Criticism From Bush Crowd Could Help Perry

By Erin McPike - August 18, 2011


DES MOINES, Iowa -- Former aides to President Bush have taken to the airwaves to admonish Rick Perry for his comment that Texans would treat Federal Reserve Chair Ben Bernanke “ugly” for printing more money in the next year -- but criticism from those sources might be music to Perry’s ears.

Democrats hope to paint Perry as the second coming of George W. Bush, whose approval ratings were abysmal when he left office. At the same time, Perry is already trying to distinguish himself from his predecessor as Texas governor, and the Bush circle’s commentary might help him do just that.

Within a day of Perry’s comment about Bernanke, Bush’s chief strategist, Karl Rove, appeared on Fox News and called the remark “unfortunate.”

“You don't accuse the chairman of the Federal Reserve of being a traitor to his country and being guilty of treason and suggesting that we treat him pretty ugly in Texas -- that's not, again, a presidential statement,” Rove said.

Tony Fratto, a highly respected former Bush official, took to Twitter to say much the same thing. And Fratto and Rove weren’t alone; plenty of establishment Republicans with ties to the Bush White House echoed those sentiments privately.

There’s just one problem: It doesn’t appear as though the GOP establishment has learned much about the Tea Party, an amorphous group of movement conservatives who don’t like being told how to think by the establishment.

Witness this comment on Twitter by Dana Loesch, a high-profile Tea Party activist who often appears on CNN: “I will lose respect for [the] Perry campaign if they walk back the Bernanke remarks one inch.” They didn’t; Perry’s aides said simply that he is passionate about fiscal issues.

What’s more, Tea Partiers have said repeatedly that they were nearly as turned off by President Bush and his administration several years ago as they are by Democrats in charge of Washington today. If “the Bushies” are already attacking Perry, it may help separate the new candidate further from the 43rd president and lend him more credibility with conservatives.

A former strategist for Mitt Romney who is close to Bush’s circle suggested that the Bush crowd is nervous about how the former president’s legacy will be treated publicly with a surging Perry in the race. The strategist said the Bush team ought to relax, agreeing that their criticism will only elevate Perry and win him more attention.
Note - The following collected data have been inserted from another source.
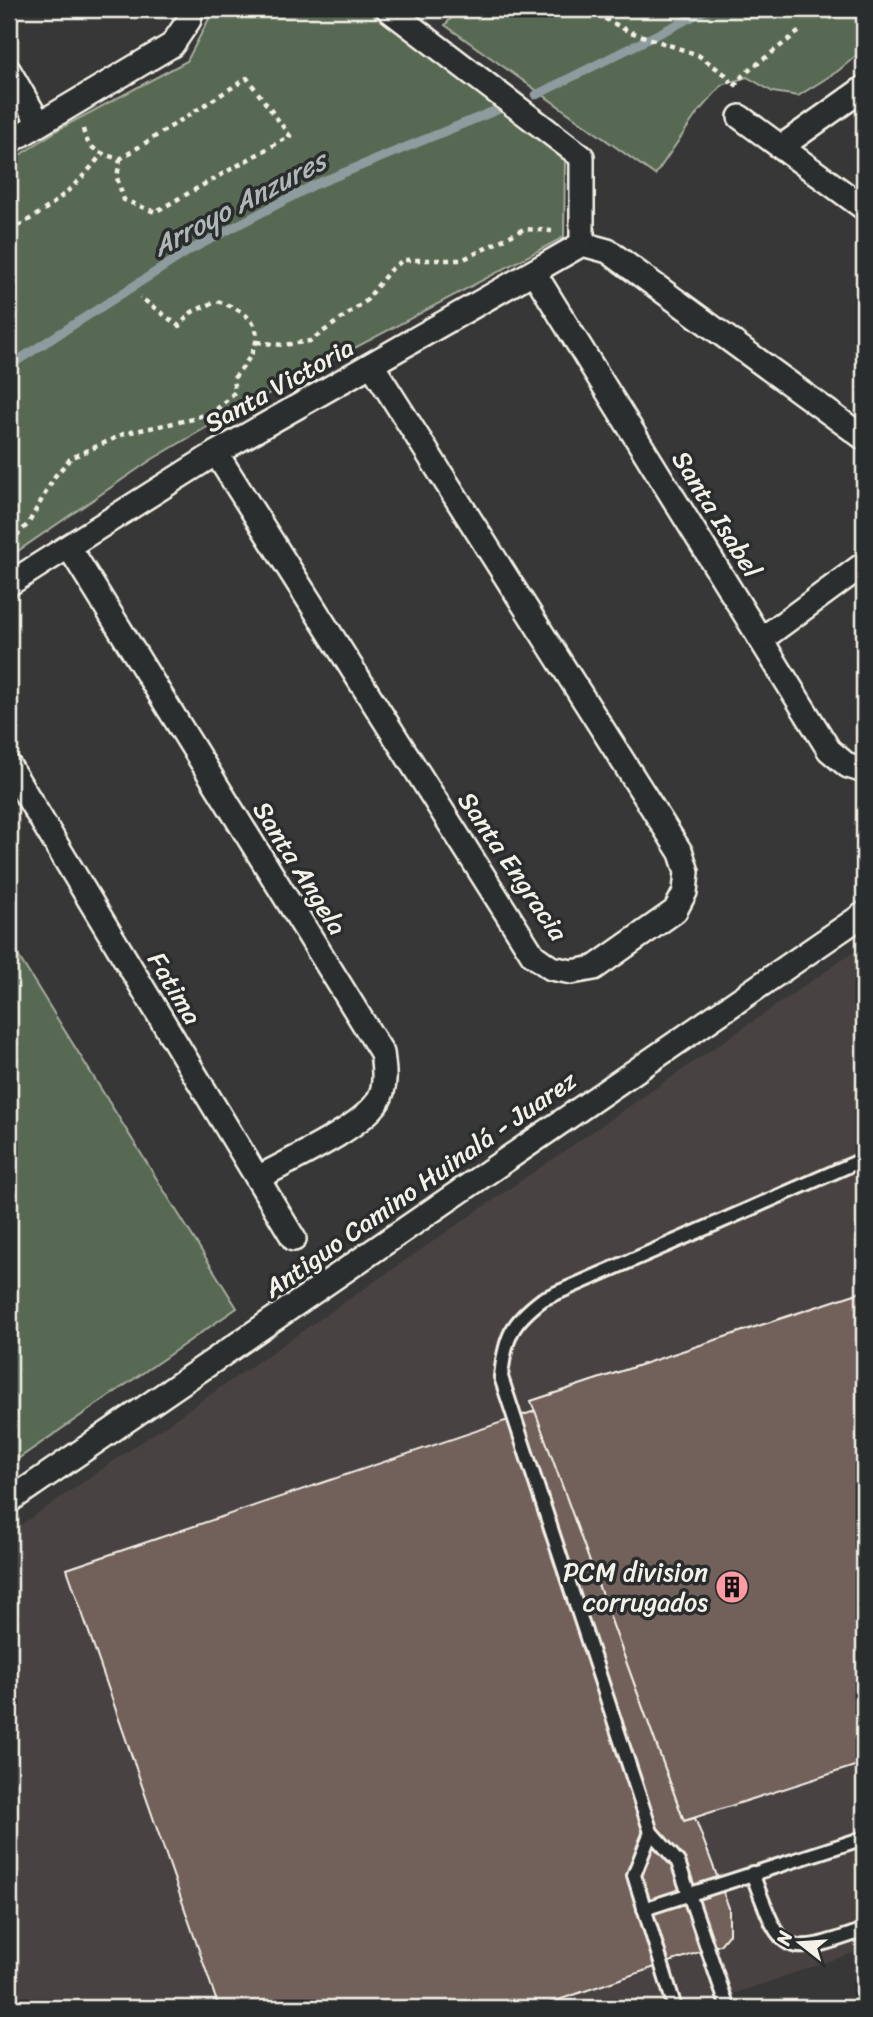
<svg xmlns="http://www.w3.org/2000/svg" width="873" height="2017" font-family="Sriracha,sans-serif">
<style>
.built{fill:#494342}
.green{fill:#586953;stroke:#a6ad9e;stroke-width:2}
.lines{fill:none;stroke-linecap:round;stroke-linejoin:round}
.stream{stroke:#8e9c9f;stroke-width:9}
.building{fill:#72605a;stroke:#f4f1e8;stroke-width:2}
.service-casing{stroke:#f4f1e8;stroke-width:18}
.minor-casing{stroke:#f4f1e8;stroke-width:28}
.path{stroke:#f4f1e8;stroke-width:4.5;stroke-dasharray:5 5;stroke-linecap:butt}
.service{stroke:#2a2d2e;stroke-width:12}
.minor{stroke:#2a2d2e;stroke-width:23}
.labels{text-anchor:middle;stroke-width:7;stroke-linejoin:round;paint-order:stroke}
.street-label{font-size:26px;fill:#f4f1e8;stroke:#2a2d2e}
.poi-label{font-size:26px;fill:#f4f1e8;stroke:#2a2d2e;text-anchor:end}
.water-label{font-size:28px;font-style:italic;fill:#b0b8b7;stroke:#2a2d2e}
</style>
<rect width="100%" height="100%" fill="#383737"/>
<filter id="ink" filterUnits="userSpaceOnUse"><feTurbulence type="fractalNoise" baseFrequency=".0143" numOctaves="2"/><feDisplacementMap in="SourceGraphic" scale="14" xChannelSelector="R" yChannelSelector="G"/><feConvolveMatrix kernelMatrix="1 2 1 2 8 2 1 2 1" color-interpolation-filters="sRGB"/></filter>
<g filter="url(#ink)">
<path class="built" d="M864,945V1949L692,2008H9V1533Z"/>
<g class="green">
<path d="M214,9H366L537,132L565,159L564,237L219,420L151,460L9,557V162L59,129L187,61Z"/>
<path d="M459,9H864V49L838,71L798,96L773,92L747,77L722,85L698,112L655,175L445,25Z"/>
<path d="M9,941L237,1308L9,1465Z"/>
</g>
<g class="lines">
<g class="stream">
<path d="M536,95L708,9"/>
<path d="M9,366L190,250L314,185L504,107"/>
</g>
</g>
<g class="building">
<path d="M864,1291V1763L684,1821L531,1401Z"/>
<path d="M535,1411L684,1821L695,1818L729,1908V1934L720,1945L535,2008H219L67,1569Z"/>
</g>
<g class="lines">
<defs>
<g id="service">
<path d="M651,1832L634,1875L675,2008"/>
<path d="M752,1873C782,1953 781,1960 864,1930"/>
<path d="M644,1909L864,1838"/>
<path d="M728,2008L678,1862L651,1832L501,1377C505,1337 511,1323 543,1299L864,1159"/>
</g>
<g id="minor">
<path d="M388,9L582,157V244"/>
<path d="M9,71L39,123"/>
<path d="M740,117L864,208"/>
<path d="M9,142L172,45L189,20L191,9"/>
<path d="M781,147L864,88"/>
<path d="M582,244L608,251L864,438"/>
<path d="M535,274L829,750L848,766L864,771"/>
<path d="M216,453L533,955L551,968L572,972L594,968L675,911L685,892L687,872L681,853L372,365"/>
<path d="M69,547L382,1053C384,1069 387,1086 378,1101C360,1129 288,1161 258,1178"/>
<path d="M9,584L216,453L582,244"/>
<path d="M762,639L864,564"/>
<path d="M9,766L294,1239"/>
<path d="M9,1501L864,914"/>
</g>
</defs>
<use href="#service" class="service-casing"/>
<use href="#minor" class="minor-casing"/>
<g class="path">
<path d="M587,9L628,31L698,55L726,75L734,87L743,75L801,30"/>
<path d="M852,9H864"/>
<path d="M829,18L849,9"/>
<path d="M83,129C87,150 101,154 120,159L247,78L290,136L155,212L124,200L117,178L120,159"/>
<path d="M9,230C45,214 77,186 101,155"/>
<path d="M257,342L283,345L310,341L366,301L389,271L403,260H462L524,229L552,231"/>
<path d="M9,543L28,524L55,476L71,458L126,433L193,419L217,409L235,392L233,379C265,343 269,318 217,301L192,312L179,326L140,297"/>
</g>
<use href="#service" class="service"/>
<use href="#minor" class="minor"/>
</g>
</g>
<defs>
<symbol id="building-disc" viewBox="-11 -11 22 22"><circle r="9.5" fill="#ff9aa2" stroke="#2a2d2e"/><path d="M-4-6H4V6H1V3H-1V6H-4ZM-2.5-4.3h1.7v1.8h-1.7ZM.8-4.3h1.7v1.8H.8ZM-2.5-1h1.7V.8h-1.7ZM.8-1h1.7V.8H.8Z" fill="#111"/></symbol>
</defs>
<g fill-rule="evenodd">
<use href="#building-disc" x="713" y="1568" width="38" height="38"/>
</g>
<g class="labels">
<g class="street-label">
<text transform="translate(279 385) rotate(-29)" y="9">Santa Victoria</text>
<text transform="translate(717 514) rotate(58)" y="9">Santa Isabel</text>
<text transform="translate(513 866) rotate(56)" y="9">Santa Engracia</text>
<text transform="translate(300 868) rotate(58)" y="9">Santa Angela</text>
<text transform="translate(175 988) rotate(59)" y="9">Fatima</text>
<text transform="translate(420 1184) rotate(-35)" y="9">Antiguo Camino Huinalá - Juarez</text>
</g>
<g class="poi-label">
<text x="708" y="1581">PCM division<tspan x="708" dy="30">corrugados</tspan></text>
</g>
<g class="water-label">
<text transform="translate(239 203) rotate(-28)" y="10">Arroyo Anzures</text>
</g>
</g>
<rect width="873" height="2017" fill="none" stroke="#2a2d2e" stroke-width="35"/>
<rect x="18" y="18" width="838" height="1982" fill="none" stroke="#f4f1e8" stroke-width="2.5" filter="url(#ink)"/>
<g transform="translate(800 1943) rotate(287)" stroke="#2a2d2e" stroke-width="5" paint-order="stroke">
<path d="M0-5L12 26L0 18L-12 26Z" fill="#f4f1e8"/>
<text y="-10" font-size="19" font-weight="bold" text-anchor="middle" fill="#f4f1e8">N</text>
</g>
</svg>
It’s easy to see why the Bush team is concerned. In 2007, Perry said that Bush was never a fiscal conservative, and today, he touts himself as the ultimate fiscal conservative.

What’s more, the Perry campaign is not missing an opportunity to distinguish their candidate from Bush in other ways. Perry's wife, Anita, said this at an event in Cedar Rapids on Monday: “A woman asked me today at the fair, she said, ‘Tell me the difference between him and George W. Bush. They’re both Texans.’ And she said, ‘Do you think Rick would be as good a president as President Bush?’ And I said, ‘Well ma’am, he would be better. He’s my husband.’ ”

And Perry himself told CNN that he had a markedly different upbringing than Bush did, which helped define him. “He’s a Yale graduate; I’m a Texas A&M grad,” Perry said Monday.

The Texas governor’s top advisers have long maintained that there is no feud with Bush, or they chalk it up to staff rivalries. Perry's chief of staff, Ray Sullivan, said to RCP: “The Bush issue is exaggerated in my view. The governor and president have a good relationship. A number of our senior staff worked for George W. Bush.”

But, he continued, “President Bush is not running for reelection. President Obama is. Governor Perry is running to defeat President Obama.”